Open rfarouni opened this issue 4 years ago • 5 comments

Hi,

When I try to compute the observational weights using by supplying a fitted model object to the zinbwave function zinbwave(sce10x, fitted_model = zinb, K = 0,observationalWeights = TRUE) I get the following error

Error in t.default(x) : argument is not a matrix

Since the matrix in the SCE object is sparse, I had to convert the count matrix to dense manually

weights <- computeObservationalWeights(zinb, as.matrix(assay(sce10x)))
dimnames(weights) <- dimnames(sce10x)
assay(sce10x, "weights") <- weights

I think a one line change to the code can fix the problem.

Best, Rick

rfarouni avatar Jul 29 '20 14:07 rfarouni

I was wondering if you can give me an estimation as to how long the calculation of the zinb model should take.

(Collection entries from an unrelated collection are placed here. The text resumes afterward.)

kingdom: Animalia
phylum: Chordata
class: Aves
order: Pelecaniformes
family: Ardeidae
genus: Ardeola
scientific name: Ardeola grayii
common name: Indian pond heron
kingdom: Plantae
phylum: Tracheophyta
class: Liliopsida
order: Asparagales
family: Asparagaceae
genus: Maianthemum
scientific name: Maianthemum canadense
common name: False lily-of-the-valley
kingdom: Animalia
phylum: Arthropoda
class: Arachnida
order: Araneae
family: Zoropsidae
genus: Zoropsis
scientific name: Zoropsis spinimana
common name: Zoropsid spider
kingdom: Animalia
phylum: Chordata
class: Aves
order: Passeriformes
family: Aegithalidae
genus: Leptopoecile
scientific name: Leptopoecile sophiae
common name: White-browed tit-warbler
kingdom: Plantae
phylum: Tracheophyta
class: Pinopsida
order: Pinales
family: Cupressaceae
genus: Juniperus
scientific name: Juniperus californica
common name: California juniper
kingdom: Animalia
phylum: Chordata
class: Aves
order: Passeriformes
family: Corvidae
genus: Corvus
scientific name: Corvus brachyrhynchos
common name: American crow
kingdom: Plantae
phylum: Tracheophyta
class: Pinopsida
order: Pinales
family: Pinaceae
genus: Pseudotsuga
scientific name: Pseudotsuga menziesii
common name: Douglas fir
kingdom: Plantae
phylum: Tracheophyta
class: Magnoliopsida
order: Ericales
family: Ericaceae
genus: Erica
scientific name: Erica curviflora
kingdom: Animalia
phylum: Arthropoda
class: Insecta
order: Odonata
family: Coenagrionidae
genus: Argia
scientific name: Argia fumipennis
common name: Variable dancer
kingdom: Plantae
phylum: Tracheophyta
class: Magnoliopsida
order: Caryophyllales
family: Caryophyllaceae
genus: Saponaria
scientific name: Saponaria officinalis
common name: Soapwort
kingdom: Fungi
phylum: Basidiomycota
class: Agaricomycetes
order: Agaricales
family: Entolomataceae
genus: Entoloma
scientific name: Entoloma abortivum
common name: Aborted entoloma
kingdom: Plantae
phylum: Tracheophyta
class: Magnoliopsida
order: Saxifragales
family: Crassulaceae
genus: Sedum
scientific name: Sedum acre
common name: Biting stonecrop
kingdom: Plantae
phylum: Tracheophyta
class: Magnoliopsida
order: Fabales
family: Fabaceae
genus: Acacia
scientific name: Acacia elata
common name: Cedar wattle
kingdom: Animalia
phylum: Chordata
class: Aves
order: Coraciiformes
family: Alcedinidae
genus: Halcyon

In order to calculate the observationalWeights you have used the zinbFit function to create the model first and then passed it to the zinbwave function.

I'm trying to do the same with a singleCellExpreiment obejct of dim: 2000 14187 dimensions. Unfortunately it runs forever and I'm not sre whether I should stop it or let it run to the end.

Any idea, how long the model calculation should take for such an object?

thanks

yeroslaviz avatar Sep 15 '20 07:09 yeroslaviz

@rfarouni we have on our todo list to make zinbwave compatible with sparse matrices, but unfortunately I think it's not just a matter of changing one line of code. There are many internal functions that assume the matrix is dense and unless we densify the matrix right away there is no obvious quick fix. Of course I could be wrong, and I always welcome pull requests! :)

@yeroslaviz that depends on how many cores you are using and RAM you have on your machine. My bet is that your RAM memory is swapping and that's why it takes forever. It also depends on how you set K, the smaller the faster.

drisso avatar Sep 18 '20 09:09 drisso

What I'm not sure about is how is possible, that some people have this error, but others do not. I mean we all use a singleCellExperiment object. So what is the source of the error?

When I convert the Seurat object to I get a singleCellExperiment with a matrix in the assay slot

> class(assay(sce))
[1] "dgCMatrix"
attr(,"package")
[1] "Matrix"

So why do I encounter such errors?

yeroslaviz avatar Sep 18 '20 10:09 yeroslaviz

SingleCellExperiment objects can contain several type of matrix-like objects in their assay slots.

In your case, the assay contains an object of class dgCMatrix, which is not of class matrix, hence the error.

Unfortunately, at the moment, zinbwave only works with matrix inputs. A workaround is to save your object as a dense matrix, by doing assay(sce) <- as.matrix(assay(sce)). Note however that this will dramatically increase the RAM usage of your dataset, so make sure to work on a machine with enough RAM.

drisso avatar Sep 18 '20 10:09 drisso

thanks, this make sense. I'll modify the object before running the weights- and normalized values calculations.